UK: government to cap RO generation for biomass power stations
The Department for Business, Energy and Industrial strategy has outlined its plans for its renewable energy credit system following public consultation. Following unanticipated levels of participation, the department is limiting the amount of credits that co-firing and biomass plants are eligible to produce.
The decision was made to reduce the possibility of increased rates for energy consumers and government liability stemming from expenses relating to coal to biomass conversions. These conversions are a long-term must for coal plants, after a 5 January BIES policy statement reiterating plans to close all unabated coal-fired plants by 2025.

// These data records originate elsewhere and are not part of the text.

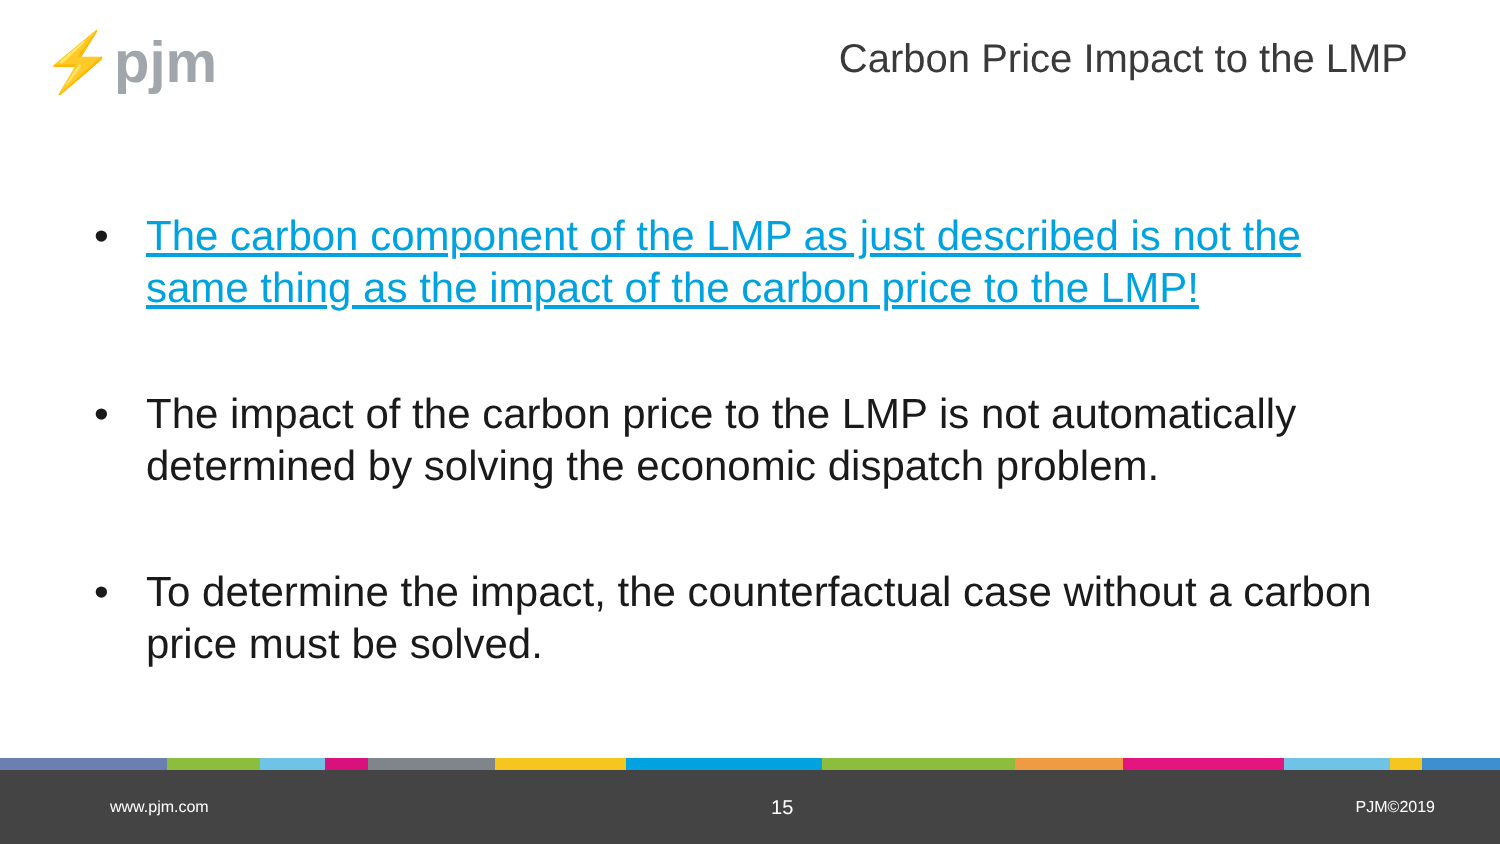⚡pjm
Carbon Price Impact to the LMP
• The carbon component of the LMP as just described is not the same thing as the impact of the carbon price to the LMP!
• The impact of the carbon price to the LMP is not automatically determined by solving the economic dispatch problem.
• To determine the impact, the counterfactual case without a carbon price must be solved.
www.pjm.com 15 PJM©2019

Two options were given by the consultation gave to control the costs of the programme: 1) cap the amount of renewables obligation certificates (ROCs) biomass can generate, 2) redraw the bands for ROC allocation. According to the government response, there was not a definite favourite among the 22 respondents.
BEIS supported the cap due to its belief that it will give energy producers the most operating flexibility.
The new cap will limit biomass conversions and co-fired plants to 250,000 ROCs annually, up from the initial proposal of 105,000. The cap does not affect what BEIS calls ‘grandfathered’ energy production, a label that guarantees the level of support that relevant facilities acquired when they entered the scheme. The department will allow flexibility for operators responsible for a mix of grandfathered and non-grandfathered units: if a grandfathered unit generates fewer ROCs than forecast, the left over can be taken up by non-grandfathered units.
Applications to the Renewables Obligation (RO) closed in 2017, so no new biomass conversions will be eligible for the extra income that ROC generation provides. The Contract for Difference (CfD) scheme, which was launched in 2015, is another source of support for renewable energy suppliers and remains unaffected by this BEIS ROC revision.
Will Gardiner, Drax Group CEO said: “We welcome the Government’s support for further sustainable biomass generation at Drax, which will allow us to accelerate the removal of coal from the electricity system, replacing it with flexible low carbon renewable electricity.” Drax is currently converting its forth coal-fired power-station to biomass.
Biomass’ position as ‘clean’, ‘renewable’ energy has increasingly been questioned by NGOs and researchers ahead of the EU’s ruling on its 2020-2030 Renewable Energy Directive. The directive will set out targets for renewable energy generation and create policies on the sources of that energy.